Except that now I don’t know… maybe I am.

What I certainly have tired of are the books in which WWII or the Holocaust serve as the background. I know this puts me a bit outside the pale as so many — so many — of the generous book recommendations I have received over the years take place during that time period. And yes, there are some wonderfully character-driven, plot-driven, prose-driven novels written against the backdrop of the 1940’s, but that’s just it. The background becomes so common, so familiar, that it threatens to dwarf the action in the foreground, and, for me, often does.

Wouk’s Winds of War is different. This 2015 piece by David Frum in The Atlantic captures it better than I can, especially when he quotes Henry Kissenger’s praise for Wouk’s writing: “It is the war itself.” Wouk takes you across the globe into all of the arenas of action, and into the confidence of the most renowned (and infamous) world leaders; into the nitty-gritty details of military planning aboard a battleship, and then up above it all to the eagle eye perspective of a fighter pilot. “Wouk never lets the reader forget that the Second World War was the biggest collective undertaking in the history of the human race,” writes Frum. “No movie could ever depict it, because no movie could ever have the budget.” Instead, Wouk gives us the details that allow us, the reader, to imagine it all for ourselves; to place ourselves in its midst.

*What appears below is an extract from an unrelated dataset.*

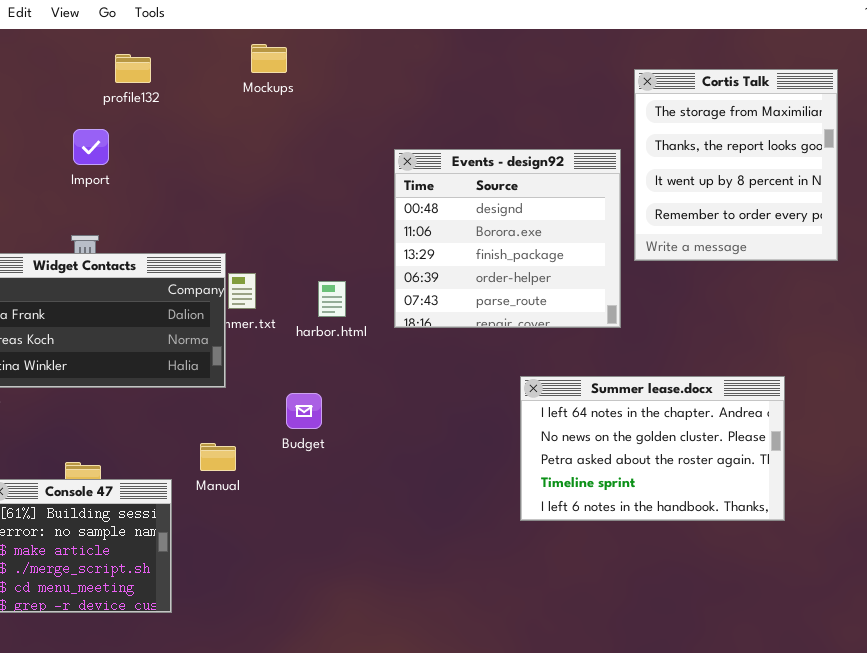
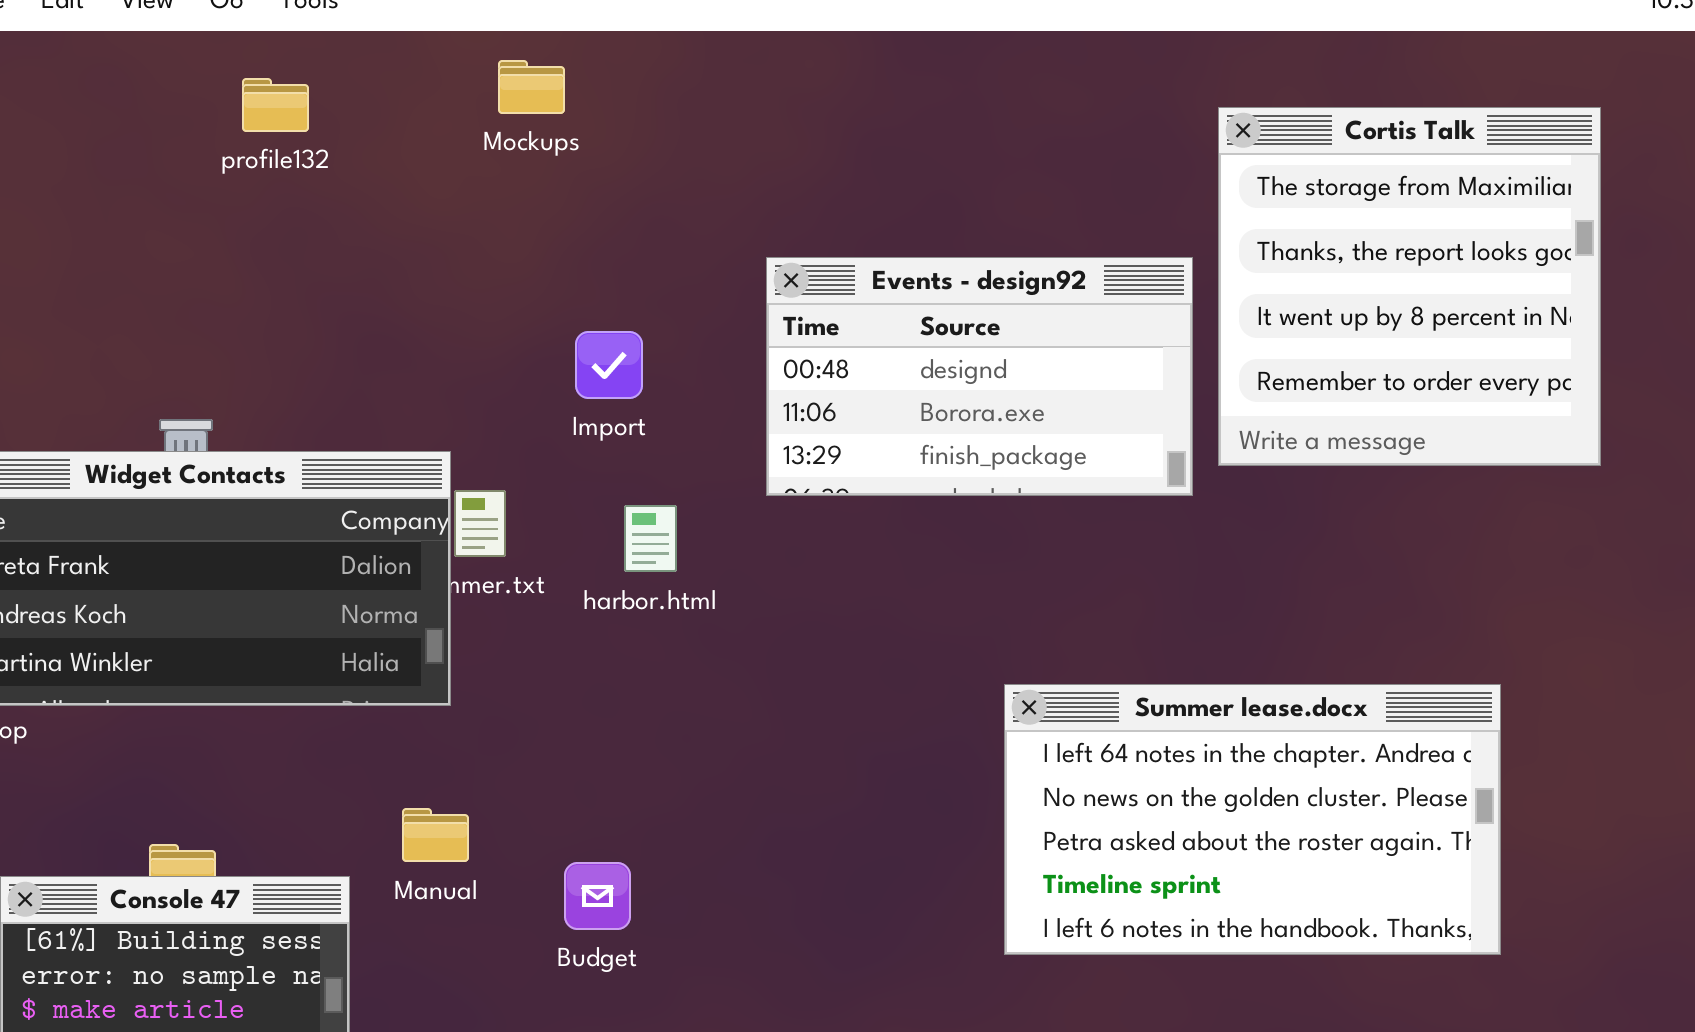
Import: [73,129,109,165] -> [575,331,643,399], moved
Events - design92: [394,149,621,328] -> [766,257,1193,496], resized
Budget: [286,393,322,429] -> [564,862,631,930], moved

With the war in the foreground, each generation, since the novel’s publication in 1971, is free to see its own context as the backdrop. Of course, my context was the current pandemic, and against that backdrop, a number of themes felt tremendously relevant: How much luxury and comfort are Americans willing to sacrifice for a greater good? Is unrestricted admittance and aid of “others” a threat to the American ideal or the realization of it? Leaving aside for the moment legitimate questions about calling this pandemic “a war,” how can we harness the competence of America’s military to identify needs, craft clear missions, and — more often than not — get the job done?

Then there were passages like this:

The mark of the amateur in any field is to lose one’s head when the going gets hard. What marks the professional is his competence in an emergency, and almost the whole art of the soldier is to make sound judgments in the fog of war. Hitler’s propensity to lose his head took two forms: calling a panicky halt to operations when they were gathering momentum, and changing the objective in mid-campaign. … But Hitler was incapable of listening to anybody. This undid him and ruined Germany.

I’ll let you, dear reader, draw your own conclusions about the relevance of that one.

There was this, which in a sweeping novel that seems to accept war as necessary, even at times noble, made me pause and also consider its absurdities:

Gliding across an imaginary line that splits the Pacific Ocean from the north to the south polar caps, the sunrise acquired a new label, June 23 [1941]. Behind that line, June 22 had just dawned. This murky international convention, amid world chaos, still stood. For the globe still turned as always in the light of the sun, ninety million miles away in black space, and the tiny dwellers on the globe still had to agree, as they went about their mutual butcheries, on a way to tell the time.

Wouk is better known for the stories he tells than the turn-of-phrase with which he tells them. Nevertheless, there are now a few post-its in my copy marking passages like the above, and this one from his foreword:

Peace, if it ever exists, will not be based on the fear of war, but on the love of peace. It will not be the abstaining from an act, but the coming of a state of mind. In this sense the most insignificant writer can serve peace, where the most powerful tribunals can do nothing.

So when all is said and done (all 885 pages), how did I feel about this book? Well, let’s just put it this way: Blue Bicycle Books (who is offering free home delivery during this pandemic — buy local!) expects to have War and Remembrance on my doorstep in the next couple of weeks. I have to see what happens to the Henry and Jastrow families next!

Yeah, it was that good.

3 thoughts on “Stacks, Piles, and Shelves”

  1. Rather refreshing to read that you, too, appreciate a break from “Holocaust literature”. It’s hard to write those words with Yom Hashoah approaching…but having a more balanced view of wars and their economic and fundamentalist underpinnings helps my sanity. Not that war is sane, by any stretch; but peace is such a long long long stretch. And I fear our world is a tinderbox waiting to explode, particularly as this pandemic magnifies the divide between the have’s and have-not’s even in the US, allegedly the richest nation on earth.